No processo aberto em um tribunal federal da Flórida, as empresas alegam que Moraes estaria buscando censurar cidadãos americanos por meio de ordens de restrição e bloqueio de perfis na internet, o que, segundo elas, violaria a liberdade de expressão garantida pela Primeira Emenda da Constituição dos EUA.
Ameaça à independência do Judiciário
A decisão de Fachin em permitir a atuação da AGU no caso veio após Moraes ser notificado por e-mail para responder às acusações. Para o presidente do STF, a questão vai além do aspecto pessoal do ministro e representa uma ameaça à independência do Judiciário brasileiro como um todo.
Em resposta a uma consulta da AGU, Fachin destacou a importância de defender a independência do Poder Judiciário brasileiro, a integridade do Estado de Direito no país e, em última instância, a soberania nacional. A atuação da AGU é respaldada pela legislação brasileira, que protege os magistrados de processos pessoais decorrentes de suas decisões no exercício de suas funções.
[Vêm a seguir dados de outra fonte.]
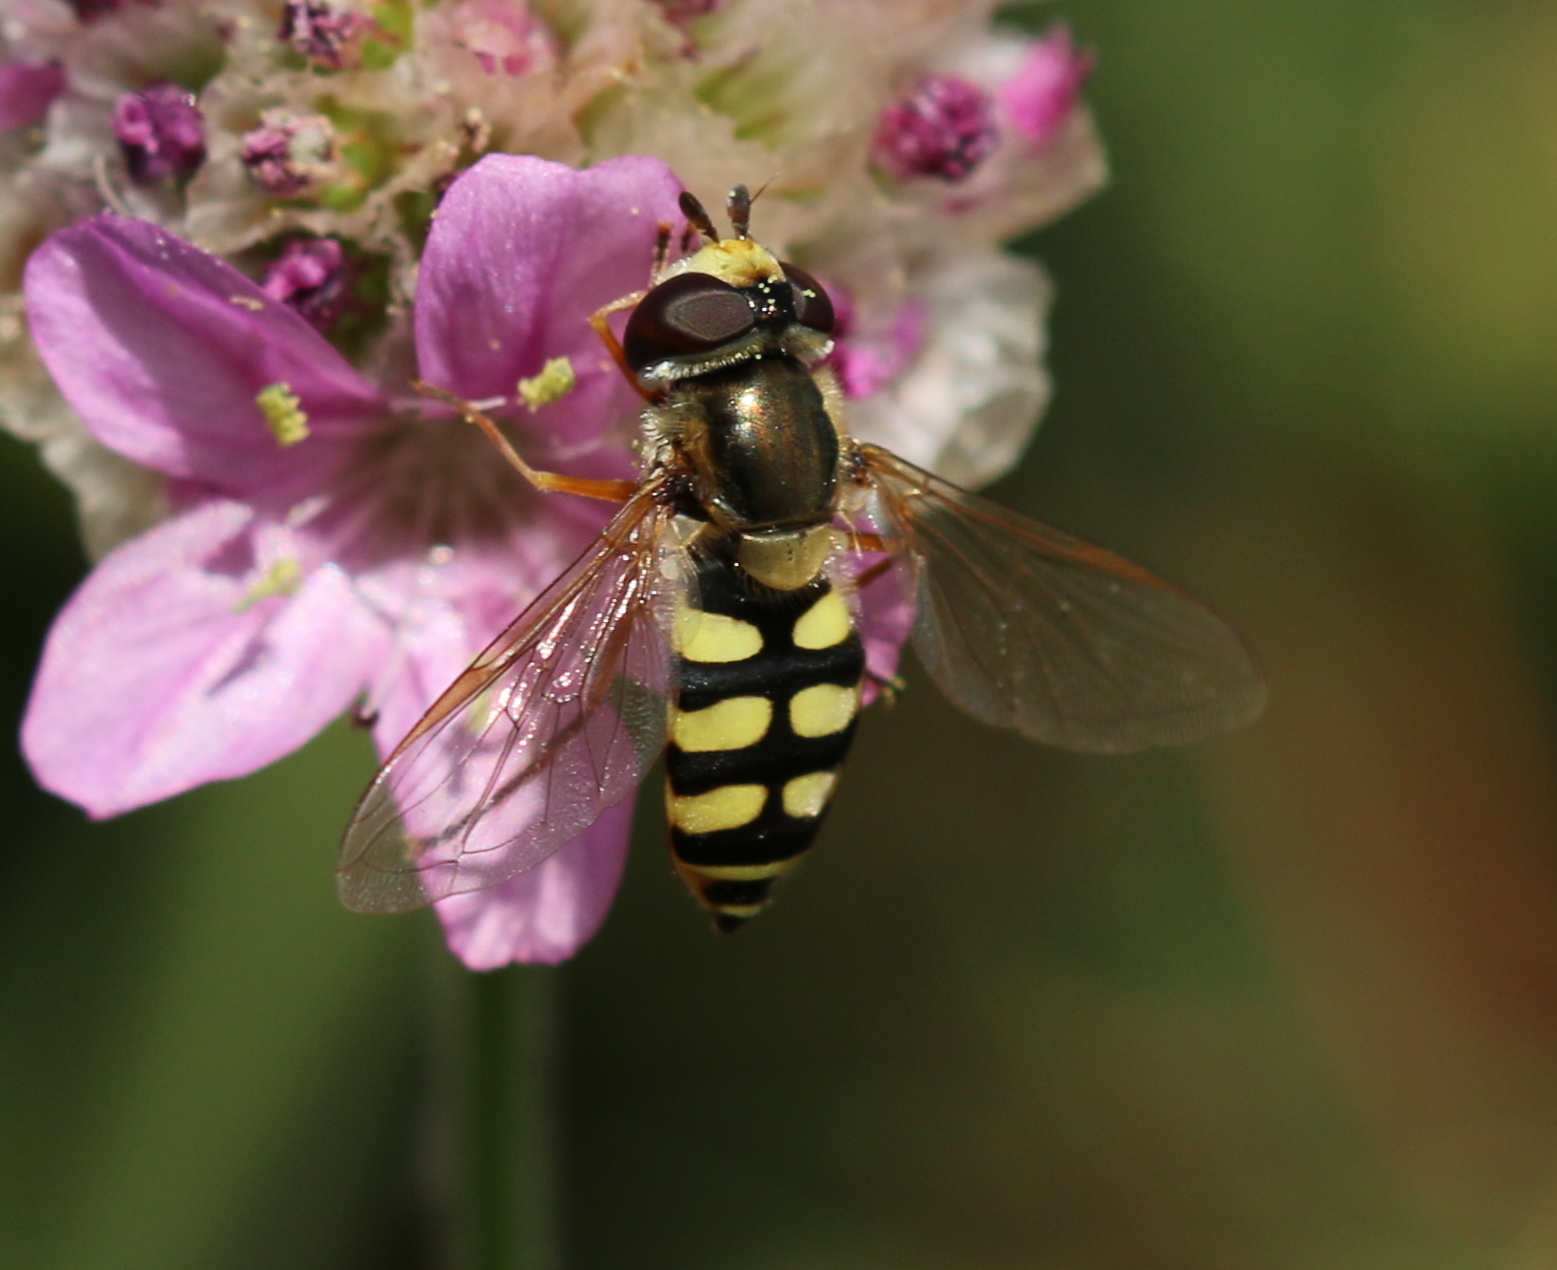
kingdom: Animalia
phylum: Arthropoda
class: Insecta
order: Diptera
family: Syrphidae
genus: Eupeodes
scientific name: Eupeodes corollae
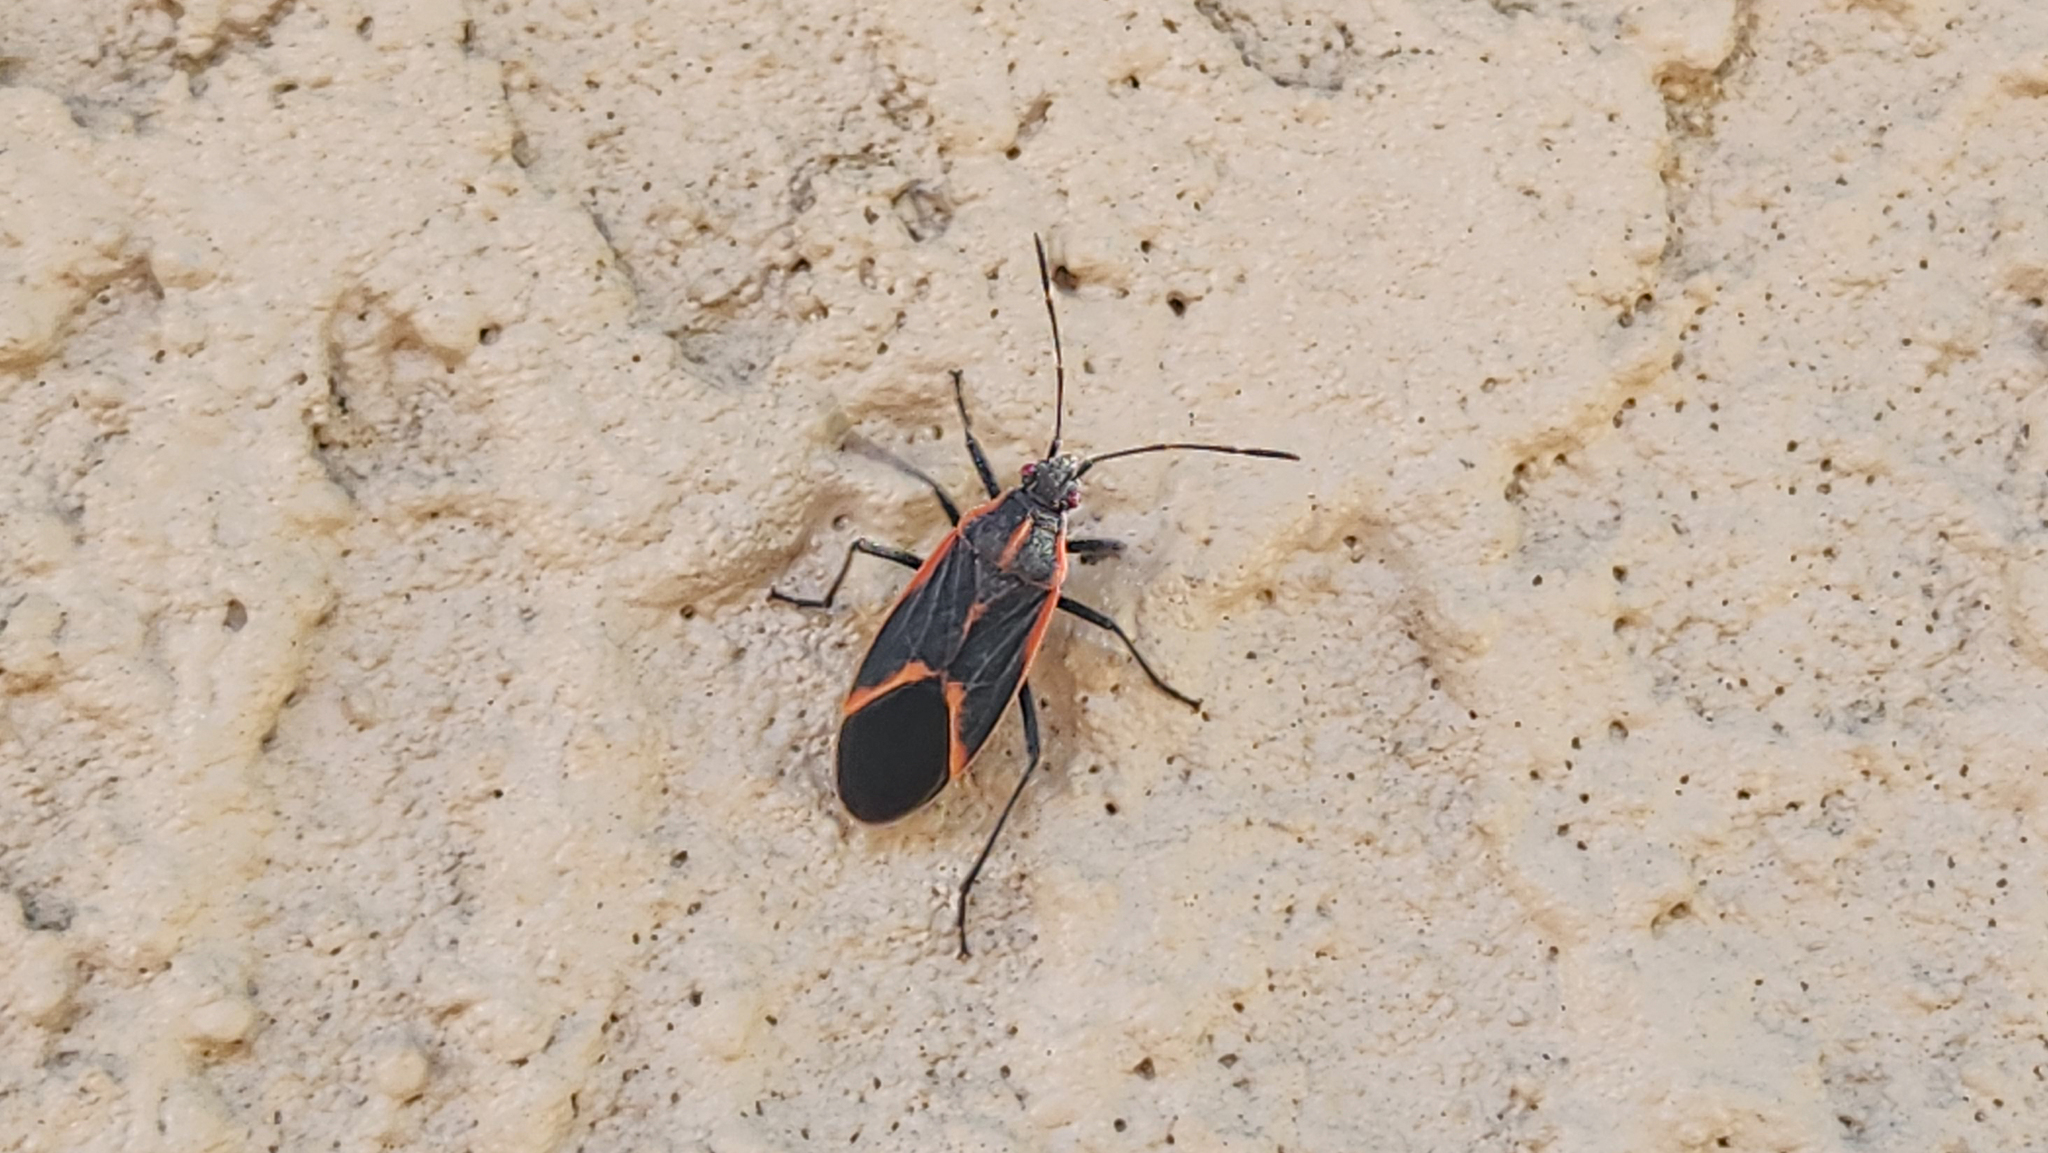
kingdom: Animalia
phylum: Arthropoda
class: Insecta
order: Hemiptera
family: Rhopalidae
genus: Boisea
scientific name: Boisea trivittata
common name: Boxelder bug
Pressões externas e suspensão do Rumble no Brasil
Recentemente, Fachin se reuniu com a relatora especial das Nações Unidas para a Independência de Magistrados e Advogados, Margaret Satterthwaite, para discutir pressões externas que buscam constranger juízes brasileiros devido a suas decisões judiciais. Vale ressaltar que a rede social Rumble permanece suspensa no Brasil desde fevereiro de 2025, por determinação de Moraes e confirmação do plenário, devido ao descumprimento de ordens judiciais brasileiras.